Notes d’un musicien en voyage/Chapitre 17

Calmann Lévy (p. 173-177).
OFFENBACH-GARDEN

L’établissement où je devais donner des concerts était un jardin couvert, nouvellement construit sur le modèle de Gilmore garden ; mais en plus petit. Même estrade ; même cascade ; même Niagara, mêmes verres de couleur, mêmes loges rustiques. Parmi les ressemblances, celle qui me faisait le plus de plaisir c’est que j’avais à Philadelphie presque les mêmes musiciens qu’à New-York. Ils étaient, il est vrai, un peu moins nombreux — soixante-quinze au lieu de cent dix — la salle étant moins grande.

On m’avait demandé la permission de l’appeler Offenbach-garden. Je ne pouvais refuser.

Offenbach-garden me fut aussi favorable que Gilmore-garden. Même enthousiasme ; mêmes bis, mêmes brillants concerts. Le lendemain de chaque audition, les journaux m’accablaient d’éloges. Une seule fois un journal m’a fait un reproche auquel j’ai été très-sensible.

En parlant de ma personne, de ma tenue extrêmement convenable : habit noir, pantalon noir, cravate blanche, le critique fit observer que je portais des gants gris-perle.
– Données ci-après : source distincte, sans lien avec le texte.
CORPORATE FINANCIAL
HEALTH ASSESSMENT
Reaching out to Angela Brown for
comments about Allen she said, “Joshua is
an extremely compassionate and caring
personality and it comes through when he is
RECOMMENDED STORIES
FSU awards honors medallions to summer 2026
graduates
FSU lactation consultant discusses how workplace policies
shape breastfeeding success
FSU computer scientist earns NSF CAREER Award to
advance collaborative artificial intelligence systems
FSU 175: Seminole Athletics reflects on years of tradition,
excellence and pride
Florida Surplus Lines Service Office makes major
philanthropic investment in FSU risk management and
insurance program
L’observation était juste. Je dois avouer en toute humilité que je n’ai porté que quatre fois dans ma vie des gants blancs : une fois comme garçon d’honneur, une fois le jour de mon mariage, et les deux autres fois, en mariant deux de mes filles.

On sait que, le dimanche, les concerts ne sont pas plus permis que les autres distractions. Un beau jour le propriétaire du jardin vint m’ annoncer qu’il avait obtenu l’autorisation de donner un concert religieux.
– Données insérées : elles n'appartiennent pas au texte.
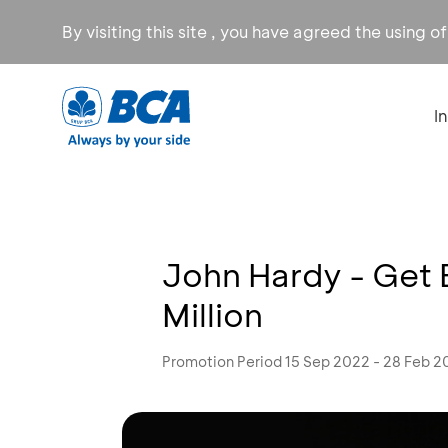
By visiting this site , you have agreed the using o
I
John Hardy - Get E
Million
Promotion Period 15 Sep 2022 - 28 Feb 2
— Je compte sur vous, me dit-il. J’ai déjà fait faire des affiches. Tenez.

Et il me montra la pancarte que je transcris fidèlement pour la plus grande joie du lecteur qui voudra bien tourner la page.
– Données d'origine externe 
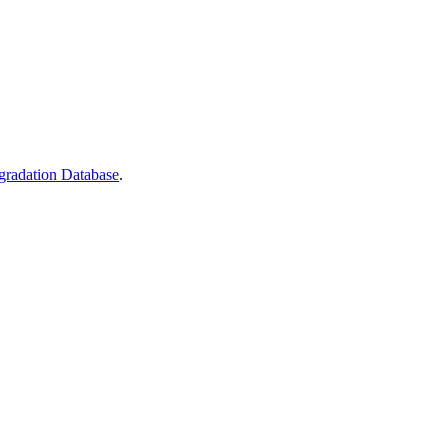
gradation Database
.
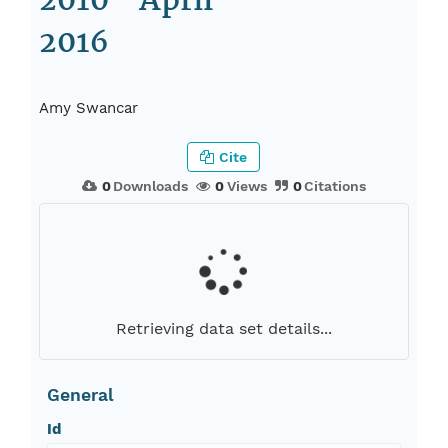
2010 - April
2016
Amy Swancar
Cite
0
Downloads
0
Views
0
Citations
Retrieving data set details...
General
Id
Pendant huit jours mon Grand Sacred Concert fut placardé aux quatre coins de la ville. Pendant ce temps j’avais fait mon programme, un très joli programme.

Deo gracias, du Domino noir ;

Ave Maria, de Gounod ;

Marche religieuse, de la Haine ;

Ave Maria, de Schubert ;

Litanie de la Belle Hélène : dis-moi, Vénus ;

Hymne, d’Orphée aux Enfers ;

Prière, de la Grande-Duchesse (dites-lui) ;

Danse séraphique : polka burlesque.

Angelus, du Mariage aux Lanternes.

Malheureusement l’autorisation fut reprise au dernier moment. Je regrette que l’on n’ait pas donné suite à ce projet ; car je suis persuadé que mon Sacred Concert aurait eu du succès ce soir-là.